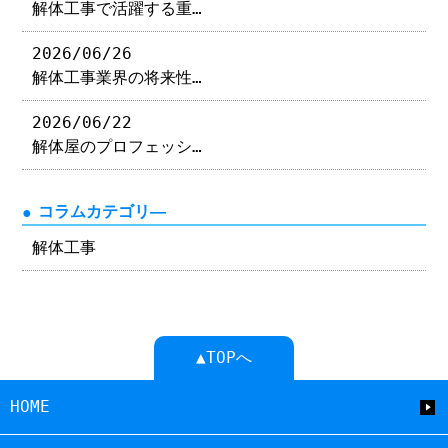
解体工事で活躍する重…
2026/06/26
解体工事業界の将来性…
2026/06/22
解体屋のプロフェッシ…
コラムカテゴリ―
解体工事
▲TOPへ
HOME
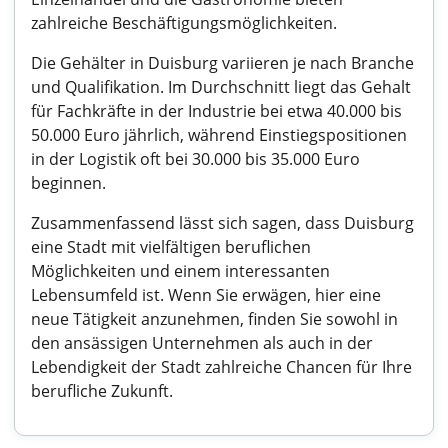
zahlreiche Beschäftigungsmöglichkeiten.
Die Gehälter in Duisburg variieren je nach Branche
und Qualifikation. Im Durchschnitt liegt das Gehalt
für Fachkräfte in der Industrie bei etwa 40.000 bis
50.000 Euro jährlich, während Einstiegspositionen
in der Logistik oft bei 30.000 bis 35.000 Euro
beginnen.
Zusammenfassend lässt sich sagen, dass Duisburg
eine Stadt mit vielfältigen beruflichen
Möglichkeiten und einem interessanten
Lebensumfeld ist. Wenn Sie erwägen, hier eine
neue Tätigkeit anzunehmen, finden Sie sowohl in
den ansässigen Unternehmen als auch in der
Lebendigkeit der Stadt zahlreiche Chancen für Ihre
berufliche Zukunft.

___

● **PROBLEM TO SOLVE**:
Arrange every line of text in the data above as a numbered list, skipping blank lines and leaving out the pictures.

● **SOLUTION TO THIS EXERCISE**:
1. 解体工事で活躍する重…
2. 2026/06/26
3. 解体工事業界の将来性…
4. 2026/06/22
5. 解体屋のプロフェッシ…
6. コラムカテゴリ―
7. 解体工事
8. ▲TOPへ
9. HOME
10. zahlreiche Beschäftigungsmöglichkeiten.
11. Die Gehälter in Duisburg variieren je nach Branche
12. und Qualifikation. Im Durchschnitt liegt das Gehalt
13. für Fachkräfte in der Industrie bei etwa 40.000 bis
14. 50.000 Euro jährlich, während Einstiegspositionen
15. in der Logistik oft bei 30.000 bis 35.000 Euro
16. beginnen.
17. Zusammenfassend lässt sich sagen, dass Duisburg
18. eine Stadt mit vielfältigen beruflichen
19. Möglichkeiten und einem interessanten
20. Lebensumfeld ist. Wenn Sie erwägen, hier eine
21. neue Tätigkeit anzunehmen, finden Sie sowohl in
22. den ansässigen Unternehmen als auch in der
23. Lebendigkeit der Stadt zahlreiche Chancen für Ihre
24. berufliche Zukunft.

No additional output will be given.